• **What needs to be done**: Print all of the data exactly as written.

• **Given information**:
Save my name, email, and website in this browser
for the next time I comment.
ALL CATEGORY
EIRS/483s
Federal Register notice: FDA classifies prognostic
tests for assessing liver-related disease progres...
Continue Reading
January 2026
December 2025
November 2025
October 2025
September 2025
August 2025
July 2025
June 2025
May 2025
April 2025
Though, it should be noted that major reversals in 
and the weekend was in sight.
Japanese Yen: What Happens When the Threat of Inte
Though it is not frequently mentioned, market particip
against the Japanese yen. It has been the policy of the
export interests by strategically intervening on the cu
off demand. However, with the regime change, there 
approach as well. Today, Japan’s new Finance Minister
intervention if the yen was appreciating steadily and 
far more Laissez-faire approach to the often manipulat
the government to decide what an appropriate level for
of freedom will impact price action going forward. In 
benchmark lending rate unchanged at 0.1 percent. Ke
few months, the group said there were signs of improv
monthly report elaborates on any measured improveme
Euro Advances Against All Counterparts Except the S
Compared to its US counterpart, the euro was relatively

• **Response area**:
Save my name, email, and website in this browser
for the next time I comment.
ALL CATEGORY
EIRS/483s
Federal Register notice: FDA classifies prognostic
tests for assessing liver-related disease progres...
Continue Reading
January 2026
December 2025
November 2025
October 2025
September 2025
August 2025
July 2025
June 2025
May 2025
April 2025
Though, it should be noted that major reversals in 
and the weekend was in sight.
Japanese Yen: What Happens When the Threat of Inte
Though it is not frequently mentioned, market particip
against the Japanese yen. It has been the policy of the
export interests by strategically intervening on the cu
off demand. However, with the regime change, there 
approach as well. Today, Japan’s new Finance Minister
intervention if the yen was appreciating steadily and 
far more Laissez-faire approach to the often manipulat
the government to decide what an appropriate level for
of freedom will impact price action going forward. In 
benchmark lending rate unchanged at 0.1 percent. Ke
few months, the group said there were signs of improv
monthly report elaborates on any measured improveme
Euro Advances Against All Counterparts Except the S
Compared to its US counterpart, the euro was relatively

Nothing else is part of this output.